→ Problem to solve:
Among the entries that follow, find every line with the word "домашнему" and list it.

Image comparison data

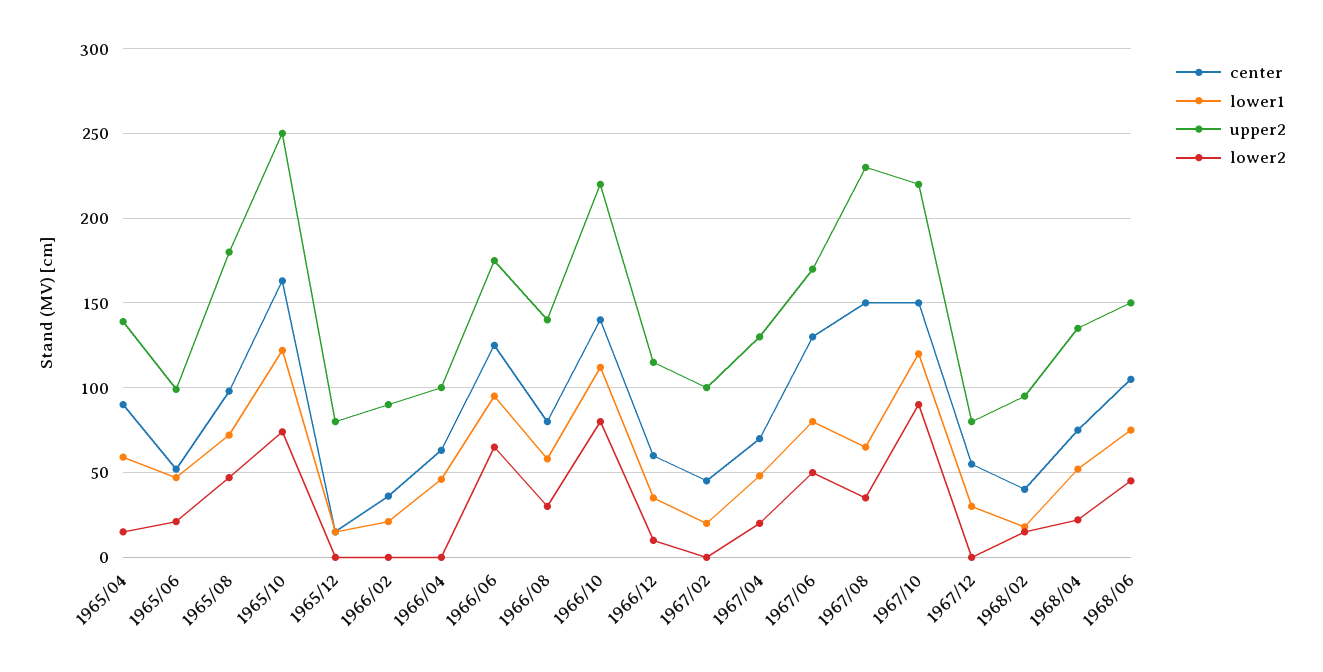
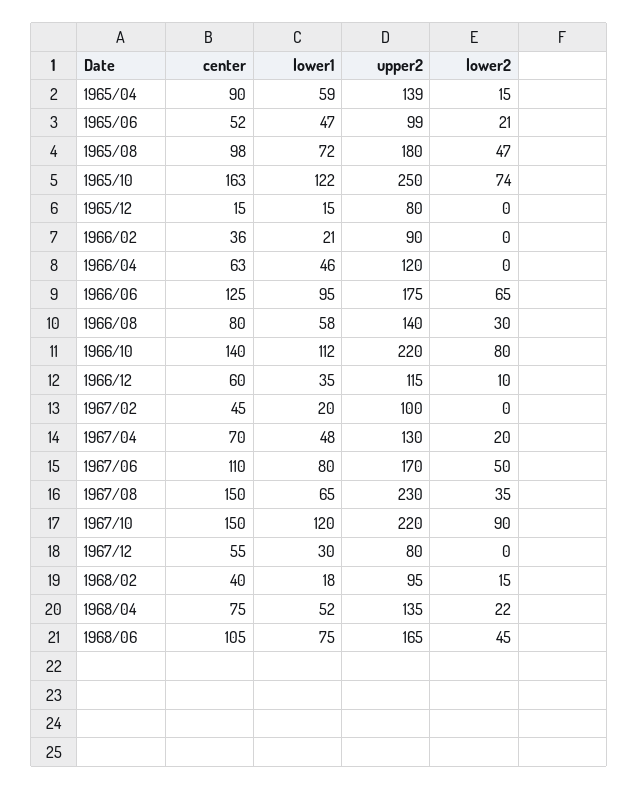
  {
    "center": {
      "1965/04": 90,
      "1965/06": 52,
      "1965/08": 98,
      "1965/10": 163,
      "1965/12": 15,
      "1966/02": 36,
      "1966/04": 63,
      "1966/06": 125,
      "1966/08": 80,
      "1966/10": 140,
      "1966/12": 60,
      "1967/02": 45,
      "1967/04": 70,
-     "1967/06": 130,
+     "1967/06": 110,
      "1967/08": 150,
      "1967/10": 150,
      "1967/12": 55,
      "1968/02": 40,
      "1968/04": 75,
      "1968/06": 105
    },
    "lower1": {
      "1965/04": 59,
      "1965/06": 47,
      "1965/08": 72,
      "1965/10": 122,
      "1965/12": 15,
      "1966/02": 21,
      "1966/04": 46,
      "1966/06": 95,
      "1966/08": 58,
      "1966/10": 112,
      "1966/12": 35,
      "1967/02": 20,
      "1967/04": 48,
      "1967/06": 80,
      "1967/08": 65,
      "1967/10": 120,
      "1967/12": 30,
      "1968/02": 18,
      "1968/04": 52,
      "1968/06": 75
    },
    "upper2": {
      "1965/04": 139,
      "1965/06": 99,
      "1965/08": 180,
      "1965/10": 250,
      "1965/12": 80,
      "1966/02": 90,
-     "1966/04": 100,
+     "1966/04": 120,
      "1966/06": 175,
      "1966/08": 140,
      "1966/10": 220,
      "1966/12": 115,
      "1967/02": 100,
      "1967/04": 130,
      "1967/06": 170,
      "1967/08": 230,
      "1967/10": 220,
      "1967/12": 80,
      "1968/02": 95,
      "1968/04": 135,
-     "1968/06": 150
+     "1968/06": 165
    },
    "lower2": {
      "1965/04": 15,
      "1965/06": 21,
      "1965/08": 47,
      "1965/10": 74,
      "1965/12": 0,
      "1966/02": 0,
      "1966/04": 0,
      "1966/06": 65,
      "1966/08": 30,
      "1966/10": 80,
      "1966/12": 10,
      "1967/02": 0,
      "1967/04": 20,
      "1967/06": 50,
      "1967/08": 35,
      "1967/10": 90,
      "1967/12": 0,
      "1968/02": 15,
      "1968/04": 22,
      "1968/06": 45
    }
  }

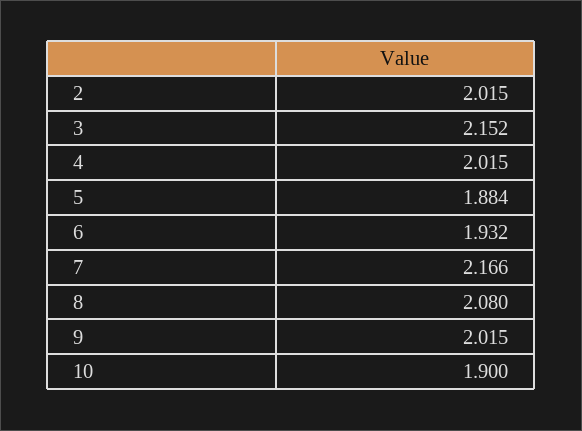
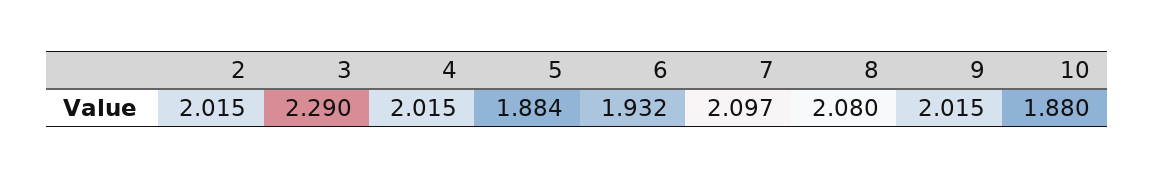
  {
    "2": 2.015,
-   "3": 2.152,
+   "3": 2.29,
    "4": 2.015,
    "5": 1.884,
    "6": 1.932,
-   "7": 2.166,
+   "7": 2.097,
    "8": 2.08,
    "9": 2.015,
-   "10": 1.9
+   "10": 1.88
  }

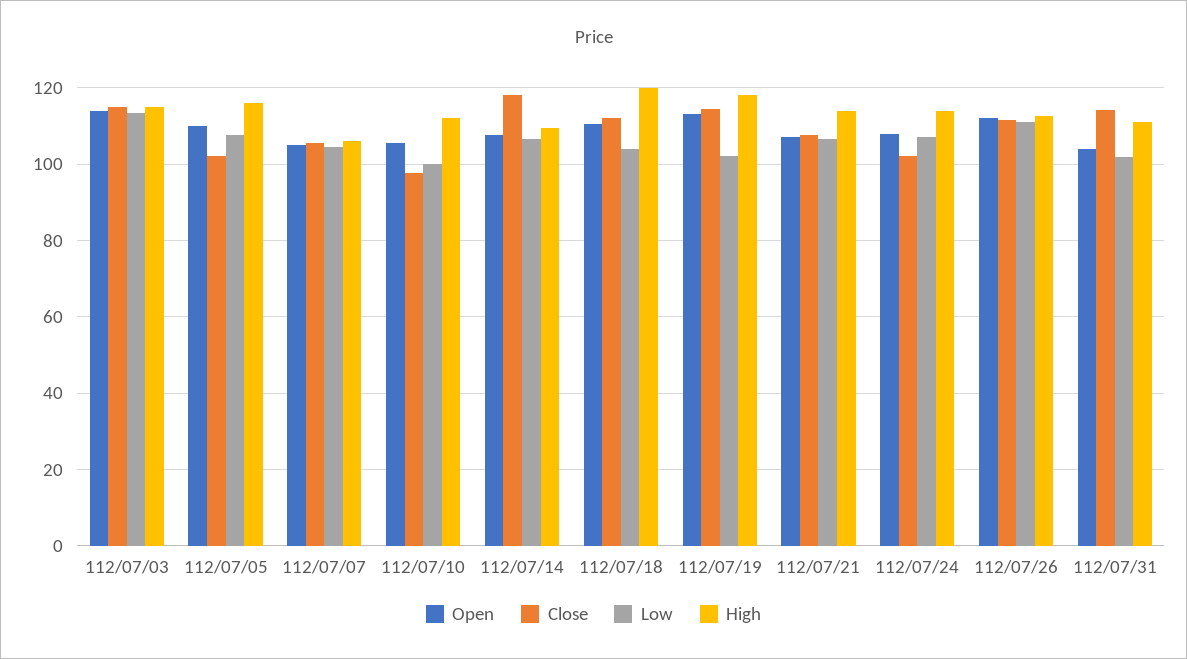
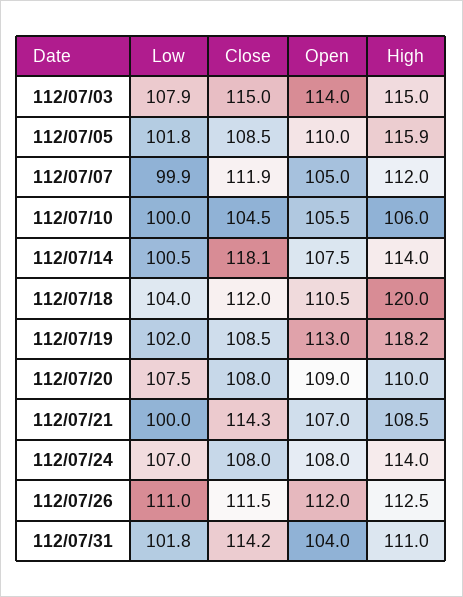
  {
    "Open": {
      "112/07/03": 114,
      "112/07/05": 110,
      "112/07/07": 105,
      "112/07/10": 105.5,
      "112/07/14": 107.5,
      "112/07/18": 110.5,
      "112/07/19": 113,
      "112/07/21": 107,
      "112/07/24": 108,
      "112/07/26": 112,
-     "112/07/31": 104
+     "112/07/31": 104,
+     "112/07/20": 109
    },
    "Close": {
      "112/07/03": 115,
-     "112/07/05": 102,
+     "112/07/05": 108.5,
-     "112/07/07": 106,
+     "112/07/07": 111.9,
-     "112/07/10": 98,
+     "112/07/10": 104.5,
      "112/07/14": 118.1,
      "112/07/18": 112,
-     "112/07/19": 114,
+     "112/07/19": 108.5,
-     "112/07/21": 108,
+     "112/07/21": 114.3,
-     "112/07/24": 102,
+     "112/07/24": 108,
      "112/07/26": 111.5,
-     "112/07/31": 114.2
+     "112/07/31": 114.2,
+     "112/07/20": 108
    },
    "Low": {
-     "112/07/03": 114,
+     "112/07/03": 107.9,
-     "112/07/05": 108,
+     "112/07/05": 101.8,
-     "112/07/07": 104,
+     "112/07/07": 99.9,
      "112/07/10": 100,
-     "112/07/14": 106,
+     "112/07/14": 100.5,
      "112/07/18": 104,
      "112/07/19": 102,
-     "112/07/21": 106,
+     "112/07/21": 100,
      "112/07/24": 107,
      "112/07/26": 111,
-     "112/07/31": 101.8
+     "112/07/31": 101.8,
+     "112/07/20": 107.5
    },
    "High": {
      "112/07/03": 115,
      "112/07/05": 115.9,
-     "112/07/07": 106,
+     "112/07/07": 112,
-     "112/07/10": 112,
+     "112/07/10": 106,
-     "112/07/14": 110,
+     "112/07/14": 114,
      "112/07/18": 120,
      "112/07/19": 118.2,
-     "112/07/21": 114,
+     "112/07/21": 108.5,
      "112/07/24": 114,
      "112/07/26": 112.5,
-     "112/07/31": 111
+     "112/07/31": 111,
+     "112/07/20": 110
    }
  }

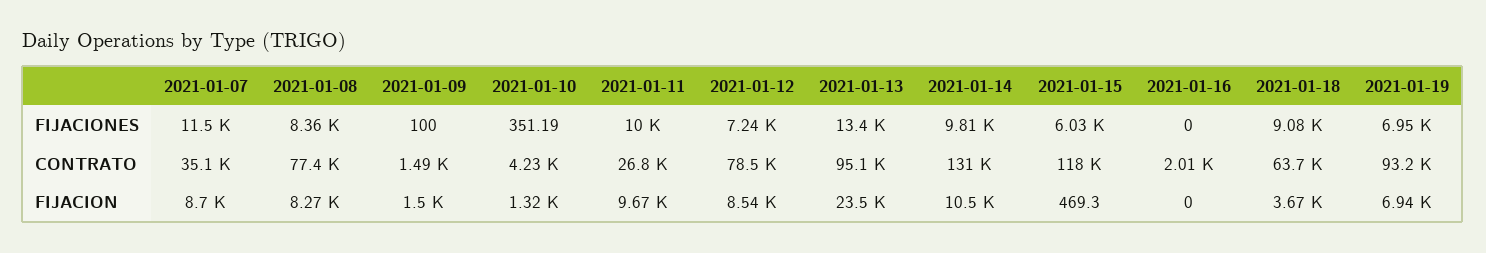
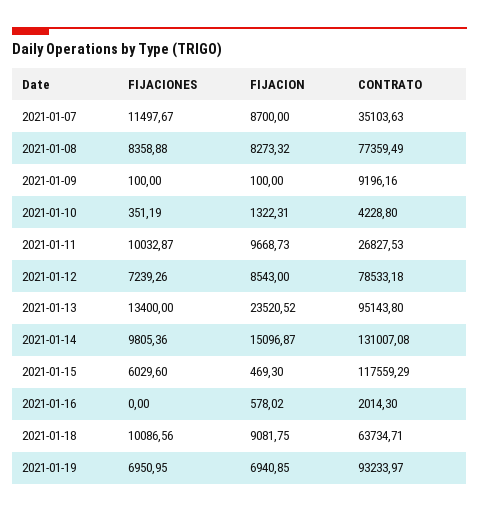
  {
    "2021-01-07": {
      "FIJACIONES": 11497.67,
      "CONTRATO": 35103.63,
      "FIJACION": 8700
    },
    "2021-01-08": {
      "FIJACIONES": 8358.88,
      "CONTRATO": 77359.49,
      "FIJACION": 8273.32
    },
    "2021-01-09": {
      "FIJACIONES": 100,
-     "CONTRATO": 1490,
+     "CONTRATO": 9196.16,
-     "FIJACION": 1500
+     "FIJACION": 100
    },
    "2021-01-10": {
      "FIJACIONES": 351.19,
      "CONTRATO": 4228.8,
      "FIJACION": 1322.31
    },
    "2021-01-11": {
      "FIJACIONES": 10032.87,
      "CONTRATO": 26827.53,
      "FIJACION": 9668.73
    },
    "2021-01-12": {
      "FIJACIONES": 7239.26,
      "CONTRATO": 78533.18,
      "FIJACION": 8543
    },
    "2021-01-13": {
      "FIJACIONES": 13400,
      "CONTRATO": 95143.8,
      "FIJACION": 23520.52
    },
    "2021-01-14": {
      "FIJACIONES": 9805.36,
      "CONTRATO": 131007.08,
-     "FIJACION": 10500
+     "FIJACION": 15096.87
    },
    "2021-01-15": {
      "FIJACIONES": 6029.6,
      "CONTRATO": 117559.29,
      "FIJACION": 469.3
    },
    "2021-01-16": {
      "FIJACIONES": 0,
      "CONTRATO": 2014.3,
-     "FIJACION": 0
+     "FIJACION": 578.02
    },
    "2021-01-18": {
-     "FIJACIONES": 9080,
+     "FIJACIONES": 10086.56,
      "CONTRATO": 63734.71,
-     "FIJACION": 3670
+     "FIJACION": 9081.75
    },
    "2021-01-19": {
      "FIJACIONES": 6950.95,
      "CONTRATO": 93233.97,
      "FIJACION": 6940.85
    }
  }

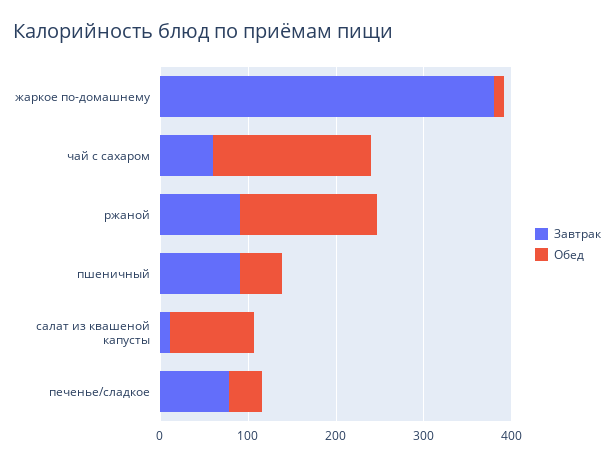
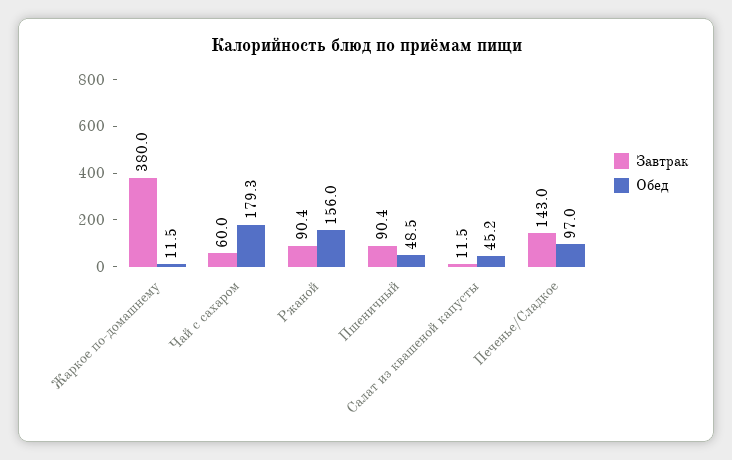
  {
    "Завтрак": {
      "жаркое по-домашнему": 380,
      "чай с сахаром": 60,
      "ржаной": 90.4,
      "пшеничный": 90.4,
      "салат из квашеной капусты": 11.5,
-     "печенье/сладкое": 80
+     "печенье/сладкое": 143
    },
    "Обед": {
      "жаркое по-домашнему": 11.5,
      "чай с сахаром": 179.3,
      "ржаной": 156,
      "пшеничный": 48.5,
-     "салат из квашеной капусты": 100,
+     "салат из квашеной капусты": 45.2,
-     "печенье/сладкое": 40
+     "печенье/сладкое": 97
    }
  }

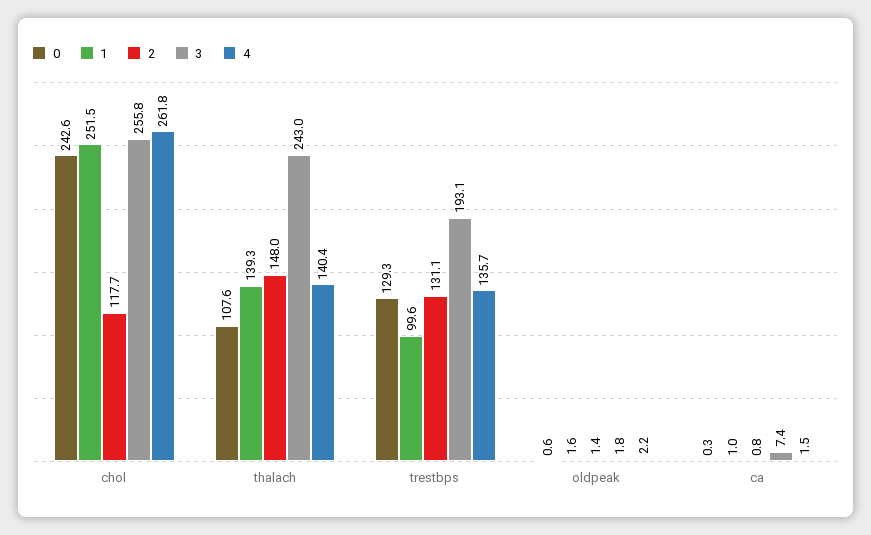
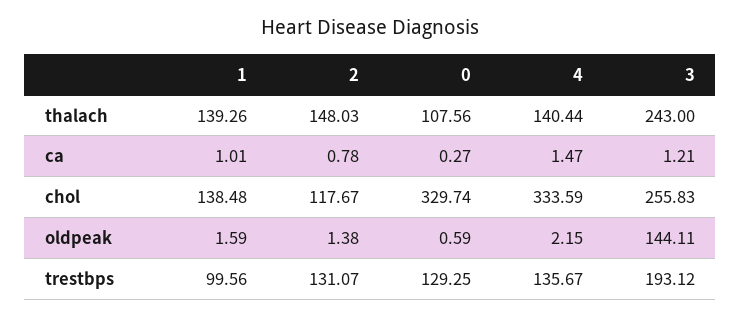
  {
    "0": {
-     "chol": 242.6,
+     "chol": 329.74,
      "thalach": 107.56,
      "trestbps": 129.25,
      "oldpeak": 0.59,
      "ca": 0.27
    },
    "1": {
-     "chol": 251.5,
+     "chol": 138.48,
      "thalach": 139.26,
      "trestbps": 99.56,
      "oldpeak": 1.59,
      "ca": 1.01
    },
    "2": {
      "chol": 117.67,
      "thalach": 148.03,
      "trestbps": 131.07,
      "oldpeak": 1.38,
      "ca": 0.78
    },
    "3": {
      "chol": 255.83,
      "thalach": 243,
      "trestbps": 193.12,
-     "oldpeak": 1.8,
+     "oldpeak": 144.11,
-     "ca": 7.4
+     "ca": 1.21
    },
    "4": {
-     "chol": 261.8,
+     "chol": 333.59,
      "thalach": 140.44,
      "trestbps": 135.67,
      "oldpeak": 2.15,
      "ca": 1.47
    }
  }

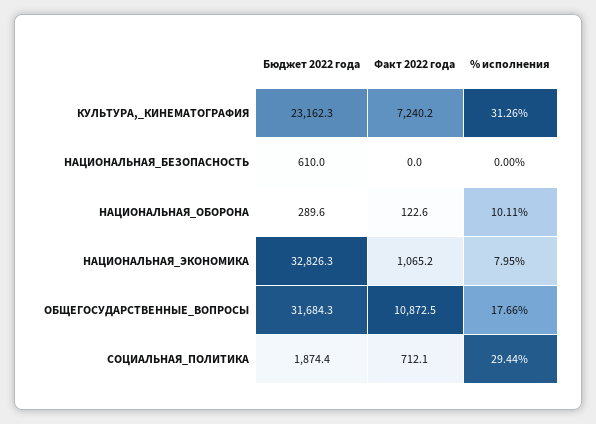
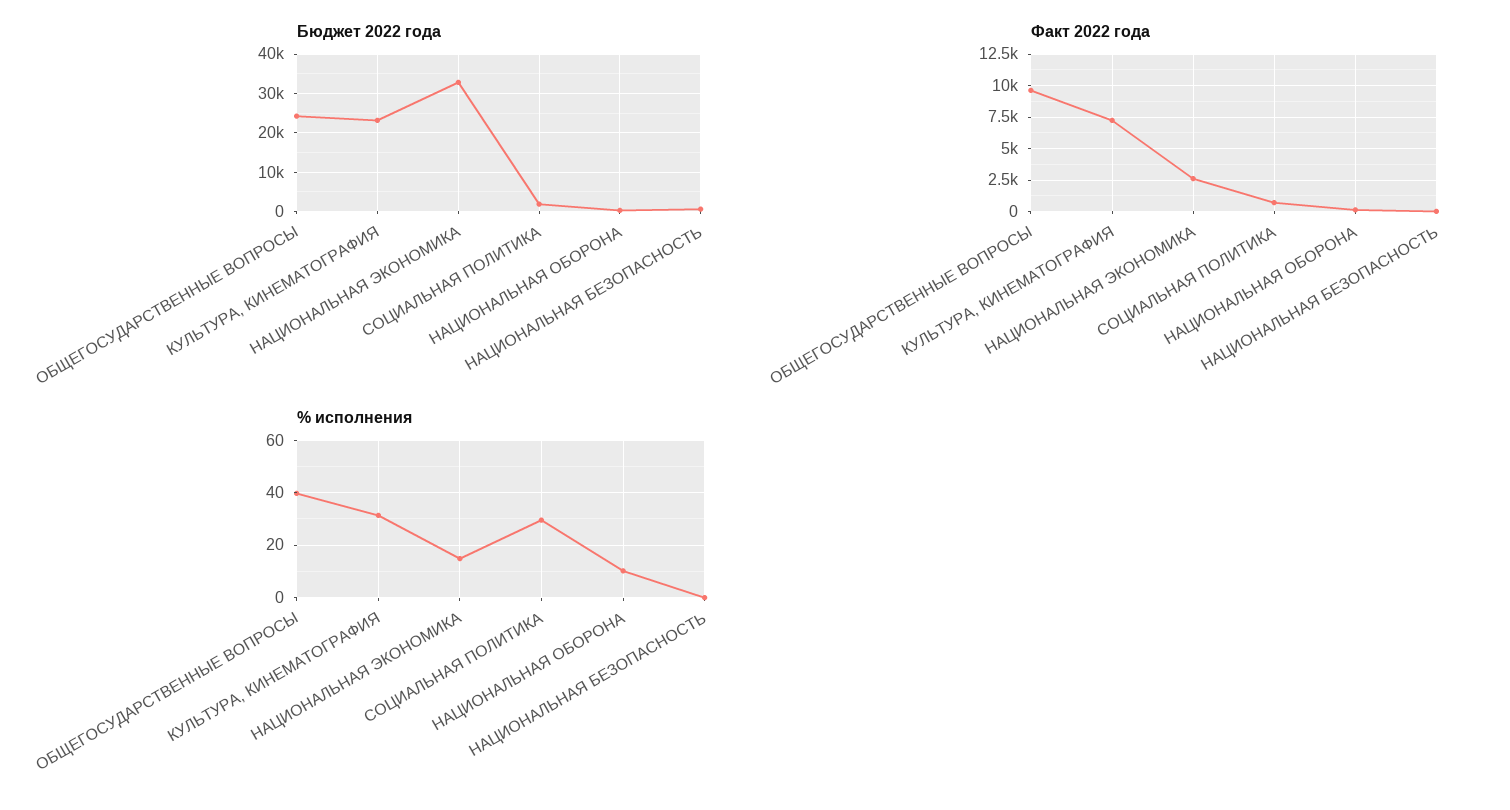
  {
    "Бюджет 2022 года": {
      "КУЛЬТУРА,_КИНЕМАТОГРАФИЯ": 23162.3,
      "НАЦИОНАЛЬНАЯ_БЕЗОПАСНОСТЬ": 610,
      "НАЦИОНАЛЬНАЯ_ОБОРОНА": 289.6,
      "НАЦИОНАЛЬНАЯ_ЭКОНОМИКА": 32826.3,
-     "ОБЩЕГОСУДАРСТВЕННЫЕ_ВОПРОСЫ": 31684.3,
+     "ОБЩЕГОСУДАРСТВЕННЫЕ_ВОПРОСЫ": 24000,
      "СОЦИАЛЬНАЯ_ПОЛИТИКА": 1874.4
    },
    "Факт 2022 года": {
      "КУЛЬТУРА,_КИНЕМАТОГРАФИЯ": 7240.2,
      "НАЦИОНАЛЬНАЯ_БЕЗОПАСНОСТЬ": 0,
      "НАЦИОНАЛЬНАЯ_ОБОРОНА": 122.6,
-     "НАЦИОНАЛЬНАЯ_ЭКОНОМИКА": 1065.2,
+     "НАЦИОНАЛЬНАЯ_ЭКОНОМИКА": 2500,
-     "ОБЩЕГОСУДАРСТВЕННЫЕ_ВОПРОСЫ": 10872.5,
+     "ОБЩЕГОСУДАРСТВЕННЫЕ_ВОПРОСЫ": 9500,
      "СОЦИАЛЬНАЯ_ПОЛИТИКА": 712.1
    },
    "% исполнения": {
      "КУЛЬТУРА,_КИНЕМАТОГРАФИЯ": 31.26,
      "НАЦИОНАЛЬНАЯ_БЕЗОПАСНОСТЬ": 0,
      "НАЦИОНАЛЬНАЯ_ОБОРОНА": 10.11,
-     "НАЦИОНАЛЬНАЯ_ЭКОНОМИКА": 7.95,
+     "НАЦИОНАЛЬНАЯ_ЭКОНОМИКА": 15,
-     "ОБЩЕГОСУДАРСТВЕННЫЕ_ВОПРОСЫ": 17.66,
+     "ОБЩЕГОСУДАРСТВЕННЫЕ_ВОПРОСЫ": 40,
      "СОЦИАЛЬНАЯ_ПОЛИТИКА": 29.44
    }
  }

→ Expected answer:
      "жаркое по-домашнему": 380,
      "жаркое по-домашнему": 11.5,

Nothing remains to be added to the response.